• **Problem**: Among the entries below, extract exactly the lines that run from the one with "AIGREFEUILLE SUR MAINE" through the one with "magique dans toute", both ends included.

• **Data under study**:
# # #
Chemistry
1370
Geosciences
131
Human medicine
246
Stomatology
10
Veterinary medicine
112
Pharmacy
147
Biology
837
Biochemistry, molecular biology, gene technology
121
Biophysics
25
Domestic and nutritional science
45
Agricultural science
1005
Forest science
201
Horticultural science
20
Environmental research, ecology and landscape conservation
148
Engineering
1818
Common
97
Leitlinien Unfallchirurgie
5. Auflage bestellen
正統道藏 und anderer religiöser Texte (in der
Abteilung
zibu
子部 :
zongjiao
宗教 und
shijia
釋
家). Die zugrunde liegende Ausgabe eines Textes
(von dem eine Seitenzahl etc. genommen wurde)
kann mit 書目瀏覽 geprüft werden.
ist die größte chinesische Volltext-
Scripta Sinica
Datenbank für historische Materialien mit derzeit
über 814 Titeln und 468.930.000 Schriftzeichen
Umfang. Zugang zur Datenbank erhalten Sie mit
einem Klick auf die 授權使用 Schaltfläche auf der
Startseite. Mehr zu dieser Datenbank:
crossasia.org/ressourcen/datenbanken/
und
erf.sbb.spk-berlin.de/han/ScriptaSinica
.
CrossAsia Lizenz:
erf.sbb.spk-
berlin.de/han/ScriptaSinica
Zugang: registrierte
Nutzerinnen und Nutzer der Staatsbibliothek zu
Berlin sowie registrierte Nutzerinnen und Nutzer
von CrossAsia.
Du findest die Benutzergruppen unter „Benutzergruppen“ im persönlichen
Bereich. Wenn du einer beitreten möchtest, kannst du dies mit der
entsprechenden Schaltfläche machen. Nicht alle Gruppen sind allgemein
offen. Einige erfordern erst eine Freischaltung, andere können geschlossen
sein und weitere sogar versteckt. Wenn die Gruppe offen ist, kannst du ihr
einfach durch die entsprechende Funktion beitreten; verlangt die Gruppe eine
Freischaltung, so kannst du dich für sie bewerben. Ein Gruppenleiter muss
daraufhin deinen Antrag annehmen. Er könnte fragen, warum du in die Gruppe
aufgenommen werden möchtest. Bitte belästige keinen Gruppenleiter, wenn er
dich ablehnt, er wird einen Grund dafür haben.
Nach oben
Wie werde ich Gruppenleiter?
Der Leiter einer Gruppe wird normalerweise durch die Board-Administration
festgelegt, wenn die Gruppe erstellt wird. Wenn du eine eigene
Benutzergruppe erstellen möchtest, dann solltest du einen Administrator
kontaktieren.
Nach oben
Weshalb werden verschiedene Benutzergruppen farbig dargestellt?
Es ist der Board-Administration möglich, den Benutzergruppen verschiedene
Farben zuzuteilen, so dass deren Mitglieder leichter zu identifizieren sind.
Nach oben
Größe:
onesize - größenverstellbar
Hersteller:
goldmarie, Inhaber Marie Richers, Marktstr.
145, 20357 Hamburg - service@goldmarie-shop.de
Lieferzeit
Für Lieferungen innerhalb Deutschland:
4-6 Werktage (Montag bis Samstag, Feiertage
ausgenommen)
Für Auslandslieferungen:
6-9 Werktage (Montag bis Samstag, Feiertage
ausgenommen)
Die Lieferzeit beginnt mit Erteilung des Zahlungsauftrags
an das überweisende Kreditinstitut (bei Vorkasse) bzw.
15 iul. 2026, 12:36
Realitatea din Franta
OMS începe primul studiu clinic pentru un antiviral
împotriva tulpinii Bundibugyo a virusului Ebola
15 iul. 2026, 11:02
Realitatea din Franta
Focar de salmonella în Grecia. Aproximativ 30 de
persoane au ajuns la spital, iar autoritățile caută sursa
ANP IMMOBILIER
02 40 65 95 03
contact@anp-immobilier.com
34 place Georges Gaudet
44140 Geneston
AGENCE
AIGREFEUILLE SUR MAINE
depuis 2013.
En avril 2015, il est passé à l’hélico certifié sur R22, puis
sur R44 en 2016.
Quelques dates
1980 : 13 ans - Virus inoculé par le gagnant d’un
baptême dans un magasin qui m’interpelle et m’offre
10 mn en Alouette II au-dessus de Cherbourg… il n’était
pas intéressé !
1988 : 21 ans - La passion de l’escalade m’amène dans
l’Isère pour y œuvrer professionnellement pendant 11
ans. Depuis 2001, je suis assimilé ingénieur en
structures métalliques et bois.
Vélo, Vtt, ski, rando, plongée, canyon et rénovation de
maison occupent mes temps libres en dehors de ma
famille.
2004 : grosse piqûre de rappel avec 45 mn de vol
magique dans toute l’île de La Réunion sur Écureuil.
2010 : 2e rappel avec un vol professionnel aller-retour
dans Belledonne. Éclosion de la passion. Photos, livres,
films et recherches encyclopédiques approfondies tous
# # #
• **Your response**:
AIGREFEUILLE SUR MAINE
depuis 2013.
En avril 2015, il est passé à l’hélico certifié sur R22, puis
sur R44 en 2016.
Quelques dates
1980 : 13 ans - Virus inoculé par le gagnant d’un
baptême dans un magasin qui m’interpelle et m’offre
10 mn en Alouette II au-dessus de Cherbourg… il n’était
pas intéressé !
1988 : 21 ans - La passion de l’escalade m’amène dans
l’Isère pour y œuvrer professionnellement pendant 11
ans. Depuis 2001, je suis assimilé ingénieur en
structures métalliques et bois.
Vélo, Vtt, ski, rando, plongée, canyon et rénovation de
maison occupent mes temps libres en dehors de ma
famille.
2004 : grosse piqûre de rappel avec 45 mn de vol
magique dans toute l’île de La Réunion sur Écureuil.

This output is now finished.